Data under study section start
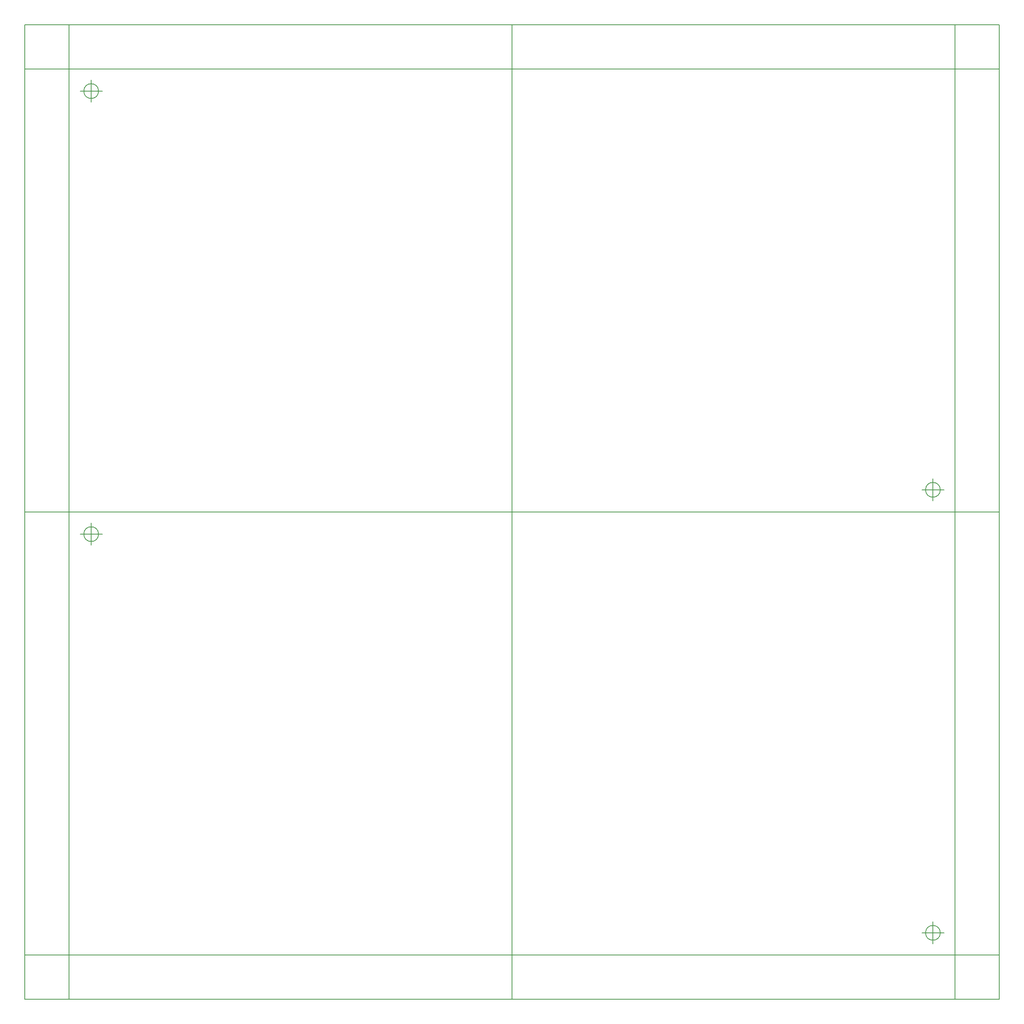
<source format=gbr>
G04 #@! TF.FileFunction,Profile,NP*
%FSLAX46Y46*%
G04 Gerber Fmt 4.6, Leading zero omitted, Abs format (unit mm)*
G04 Created by KiCad (PCBNEW 4.0.7-e2-6376~58~ubuntu16.04.1) date Sun Nov 18 23:18:58 2018*
%MOMM*%
%LPD*%
G01*
G04 APERTURE LIST*
%ADD10C,0.100000*%
%ADD11C,0.150000*%
G04 APERTURE END LIST*
D10*
D11*
X210000000Y-200000000D02*
X-10000000Y-200000000D01*
X200000000Y10000000D02*
X200000000Y-210000000D01*
X-10000000Y0D02*
X210000000Y0D01*
X100000000Y-210000000D02*
X100000000Y10000000D01*
X-10000000Y-100000000D02*
X210000000Y-100000000D01*
X0Y10000000D02*
X0Y-210000000D01*
X-10000000Y-210000000D02*
X-10000000Y10000000D01*
X210000000Y-210000000D02*
X-10000000Y-210000000D01*
X210000000Y10000000D02*
X210000000Y-210000000D01*
X-10000000Y10000000D02*
X210000000Y10000000D01*
X6666866Y-105000000D02*
G75*
G03X6666866Y-105000000I-1666666J0D01*
G01*
X2500200Y-105000000D02*
X7500200Y-105000000D01*
X5000200Y-102500000D02*
X5000200Y-107500000D01*
X0Y-100000000D02*
X0Y-200000000D01*
X100000000Y-200000000D02*
X100000000Y-100000000D01*
X0Y-200000000D02*
X100000000Y-200000000D01*
X100000000Y-100000000D02*
X0Y-100000000D01*
X196666466Y-195000000D02*
G75*
G03X196666466Y-195000000I-1666666J0D01*
G01*
X192499800Y-195000000D02*
X197499800Y-195000000D01*
X194999800Y-192500000D02*
X194999800Y-197500000D01*
X200000000Y-200000000D02*
X200000000Y-100000000D01*
X100000000Y-100000000D02*
X100000000Y-200000000D01*
X200000000Y-100000000D02*
X100000000Y-100000000D01*
X100000000Y-200000000D02*
X200000000Y-200000000D01*
X196666466Y-95000000D02*
G75*
G03X196666466Y-95000000I-1666666J0D01*
G01*
X192499800Y-95000000D02*
X197499800Y-95000000D01*
X194999800Y-92500000D02*
X194999800Y-97500000D01*
X200000000Y-100000000D02*
X200000000Y0D01*
X100000000Y0D02*
X100000000Y-100000000D01*
X200000000Y0D02*
X100000000Y0D01*
X100000000Y-100000000D02*
X200000000Y-100000000D01*
X6666866Y-5000000D02*
G75*
G03X6666866Y-5000000I-1666666J0D01*
G01*
X2500200Y-5000000D02*
X7500200Y-5000000D01*
X5000200Y-2500000D02*
X5000200Y-7500000D01*
X0Y0D02*
X0Y-100000000D01*
X100000000Y0D02*
X0Y0D01*
X100000000Y-100000000D02*
X100000000Y0D01*
X0Y-100000000D02*
X100000000Y-100000000D01*
M02*

</source>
Data under study section end
▶ [Work item]: Your answer must be an exact copy of the lines from the start of the entries through the line with "X-10000000Y0D02*", with no pictures.

▶ [Reply]:
<source format=gbr>
G04 #@! TF.FileFunction,Profile,NP*
%FSLAX46Y46*%
G04 Gerber Fmt 4.6, Leading zero omitted, Abs format (unit mm)*
G04 Created by KiCad (PCBNEW 4.0.7-e2-6376~58~ubuntu16.04.1) date Sun Nov 18 23:18:58 2018*
%MOMM*%
%LPD*%
G01*
G04 APERTURE LIST*
%ADD10C,0.100000*%
%ADD11C,0.150000*%
G04 APERTURE END LIST*
D10*
D11*
X210000000Y-200000000D02*
X-10000000Y-200000000D01*
X200000000Y10000000D02*
X200000000Y-210000000D01*
X-10000000Y0D02*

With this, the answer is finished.